Sooner or later, you’re going to need to bring others on board. It could be your friends who share your interests looking to get involved, or it could be corporate sponsors willing to pledge money or organizational support. If you’re looking to scale—that is, grow the non-profit and increase the reach and impact—money and manpower will be necessary. As with all group endeavors, make sure you’re respectful of others’ time and desires, as well as hard-working and kind.

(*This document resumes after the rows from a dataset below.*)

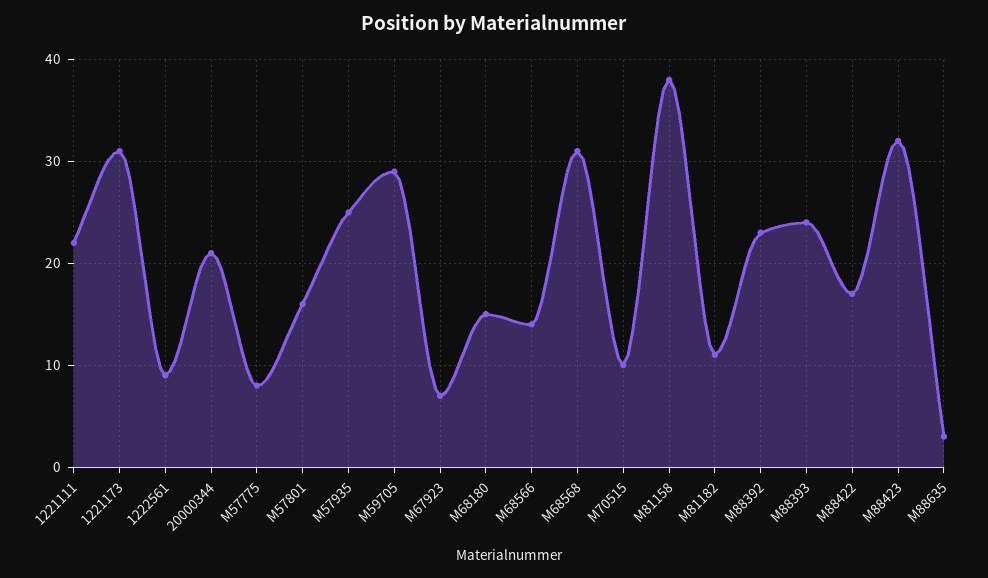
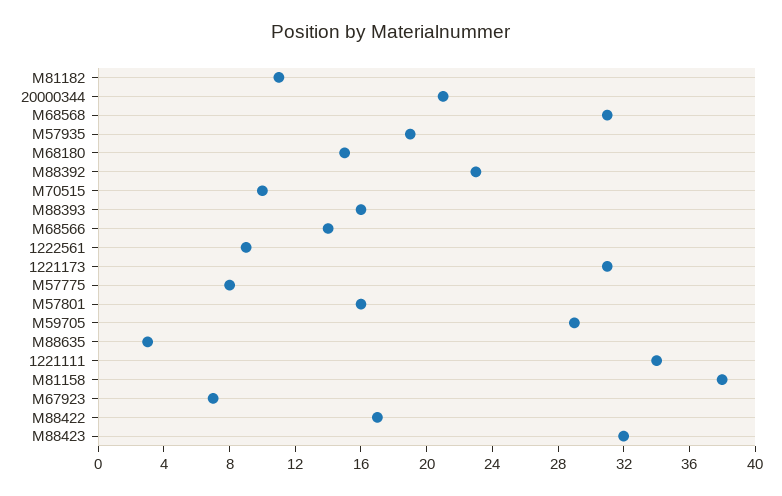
  {
-   "1221111": 22,
+   "1221111": 34,
    "1221173": 31,
    "1222561": 9,
    "20000344": 21,
    "M57775": 8,
    "M57801": 16,
-   "M57935": 25,
+   "M57935": 19,
    "M59705": 29,
    "M67923": 7,
    "M68180": 15,
    "M68566": 14,
    "M68568": 31,
    "M70515": 10,
    "M81158": 38,
    "M81182": 11,
    "M88392": 23,
-   "M88393": 24,
+   "M88393": 16,
    "M88422": 17,
    "M88423": 32,
    "M88635": 3
  }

So let’s say you’ve done all this. Your non-profit, Beanie Babies For Middle Schoolers, has reached thousands of kids all over your state. You have fundraisers, you have corporate sponsors (Beanie Babies, Inc. was very interested), and you’re opening a chapter across the country next month. How do you show that to colleges? For one thing, you’re going to want to have a record to point to. A website is good for that. Hard evidence that you’ve made a difference—pictures, statistics, and events—is ideal.
If you do it right, starting a non-profit will do the double duty of: A) doing something good in the world, and B) helping colleges see that your nomination as TIME Person of the Year in 2016 wasn’t just a fluke—you’re a passionate and capable student who would be a great addition to their student body.